Self-service can use voice biometrics in a number of ways, including active verification at the beginning of a call and passive verification during a conversation with an agent. With active verification, the customer is asked to speak a passphrase or other secret information. The verification engine then compares voice characteristics with stored data and will either accept or decline the identity of the caller. With passive verification, audio from the caller is passed to the self-service while the caller is talking to an agent. The agent is then sent a message via his or her computer indicating whether the system authenticates the caller’s identity.
This technology can be very accurate. It is often combined with speech recognition technology to ensure that live user responses are correctly aligned with biometric information. For example:
Self-service: “For security purposes, please say your date of birth.”
Caller: “Twenty-fourth of March, 1975.”
The application would simultaneously check the date of birth as well as the biometric identity. For “liveness testing”—ensuring that fraudsters aren’t using a voice recording of a legitimate speaker—the question can be varied depending on what data the system has stored.
This provides access to contact center services in a secure way.
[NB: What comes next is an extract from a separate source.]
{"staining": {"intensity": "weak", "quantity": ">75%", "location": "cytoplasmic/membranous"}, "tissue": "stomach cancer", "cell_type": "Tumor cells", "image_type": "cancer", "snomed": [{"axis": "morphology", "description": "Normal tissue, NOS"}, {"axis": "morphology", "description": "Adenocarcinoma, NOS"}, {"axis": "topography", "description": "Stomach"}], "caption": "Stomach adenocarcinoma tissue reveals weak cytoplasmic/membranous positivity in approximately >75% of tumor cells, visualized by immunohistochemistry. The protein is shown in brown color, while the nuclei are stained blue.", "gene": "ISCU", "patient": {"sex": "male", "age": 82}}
In this example, the customer only needs to speak information that he or she already knows. It is the biometric system that actually ensures organizational security and fraud prevention. Biometrics have been deployed successfully across a number of sectors, including telecoms, wealth management, and financial services. The same technology can also provide security to smartphone and Web transactions.
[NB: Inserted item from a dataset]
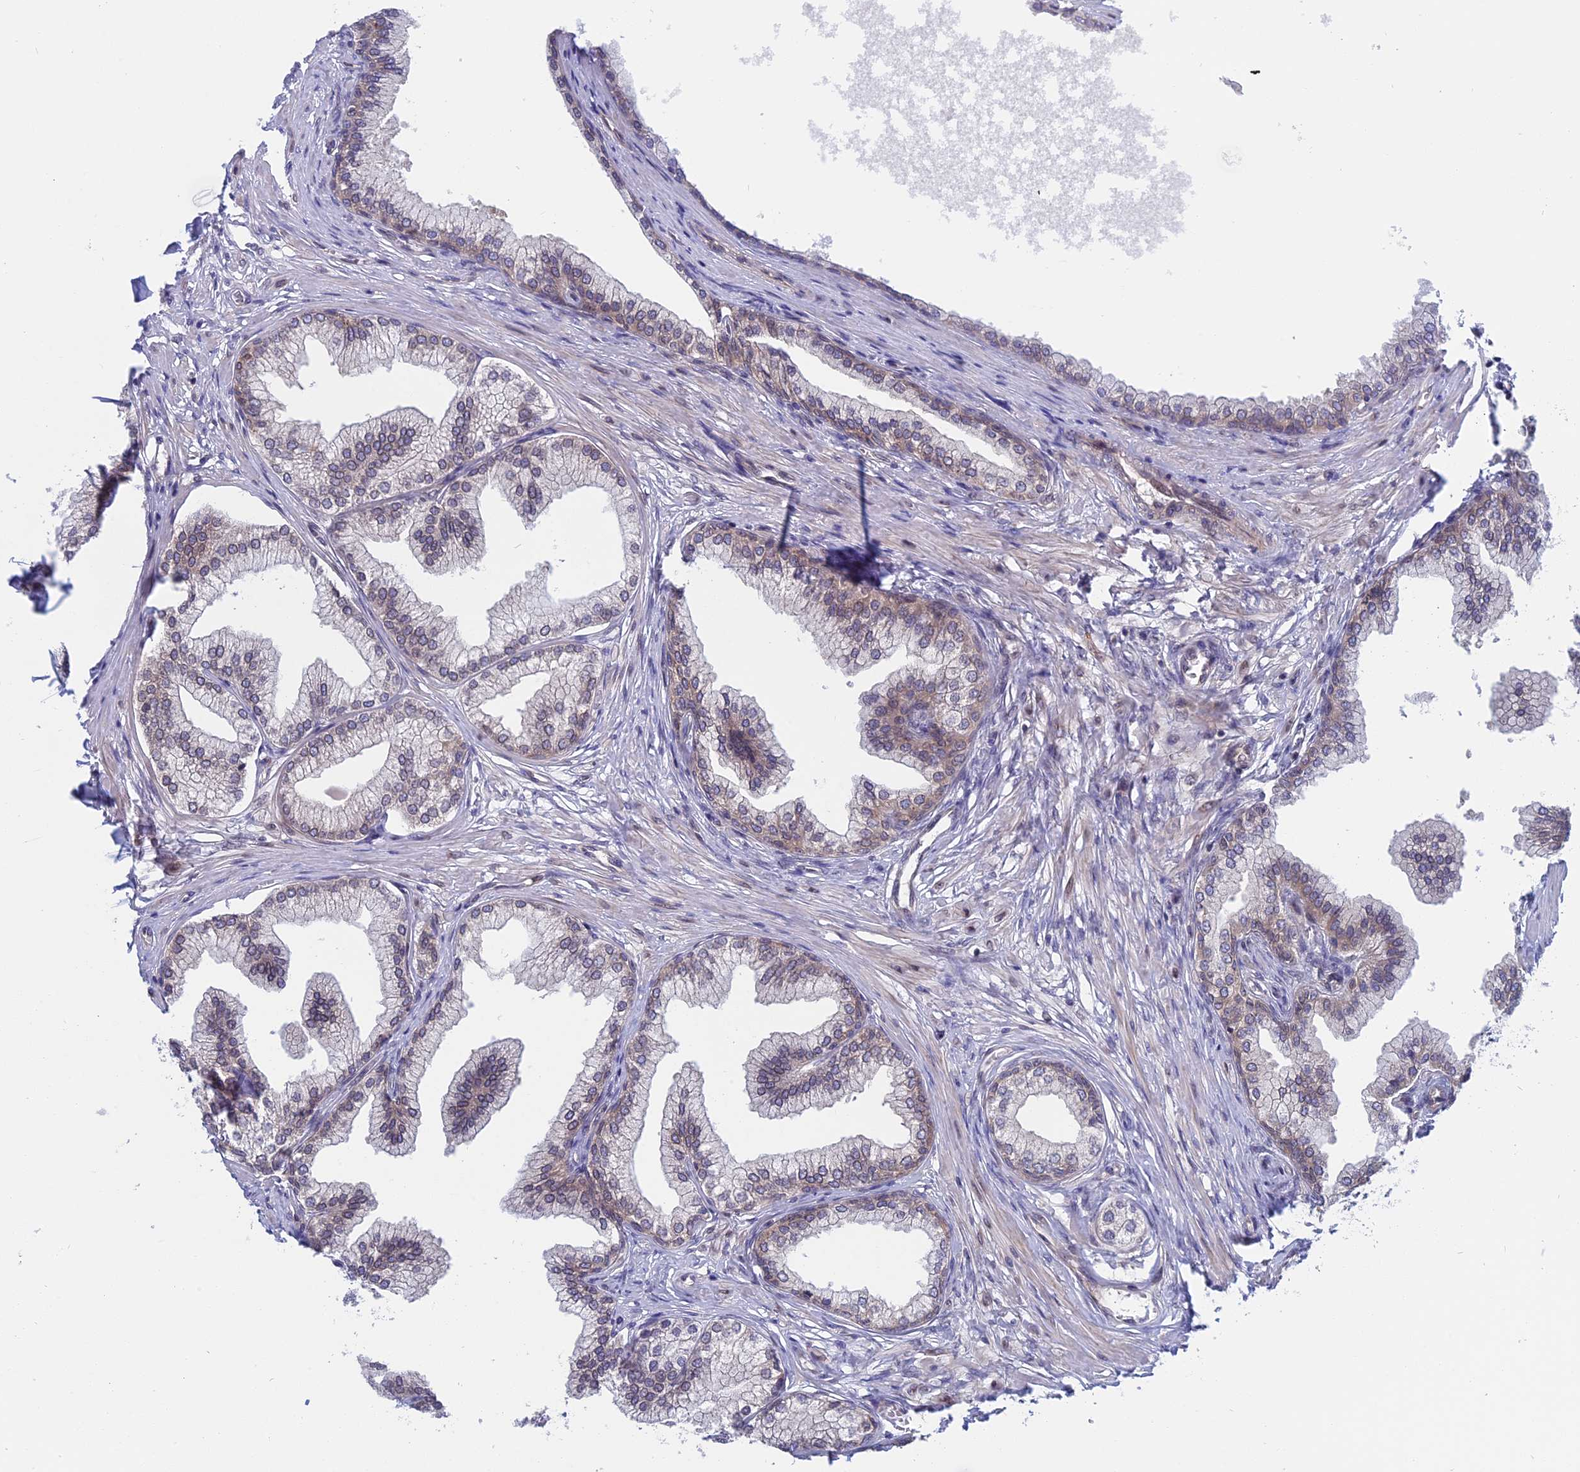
{"staining": {"intensity": "moderate", "quantity": "25%-75%", "location": "cytoplasmic/membranous"}, "tissue": "prostate", "cell_type": "Glandular cells", "image_type": "normal", "snomed": [{"axis": "morphology", "description": "Normal tissue, NOS"}, {"axis": "morphology", "description": "Urothelial carcinoma, Low grade"}, {"axis": "topography", "description": "Urinary bladder"}, {"axis": "topography", "description": "Prostate"}], "caption": "This image exhibits unremarkable prostate stained with immunohistochemistry to label a protein in brown. The cytoplasmic/membranous of glandular cells show moderate positivity for the protein. Nuclei are counter-stained blue.", "gene": "NAA10", "patient": {"sex": "male", "age": 60}}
3. Securing credit card payments. Using consistent and auditable methods, self-service systems can also collect electronic card payments in a user-friendly manner without hurting security. Such systems can be used to take payments in the middle or at the end of a call, where the self-service is used as a secure tool to support the agent interaction.
Self-service payments are the cornerstone of how many organizations comply with Payment Card Industry Data Security Standard (PCI DSS) requirements. In addition, self-service solutions provide security and confidence to callers: 81 percent of respondents to our survey said that they would feel comfortable using midcall self-service for payments and card transactions.
In summary, well-designed self-service solutions can handle payments and other secure transactions in a way that is already used successfully by customers. They top current approaches to contact center security that actually get in the way of doing business. The intelligent application of self-service techniques such as biometrics can be a cornerstone of an effective security strategy.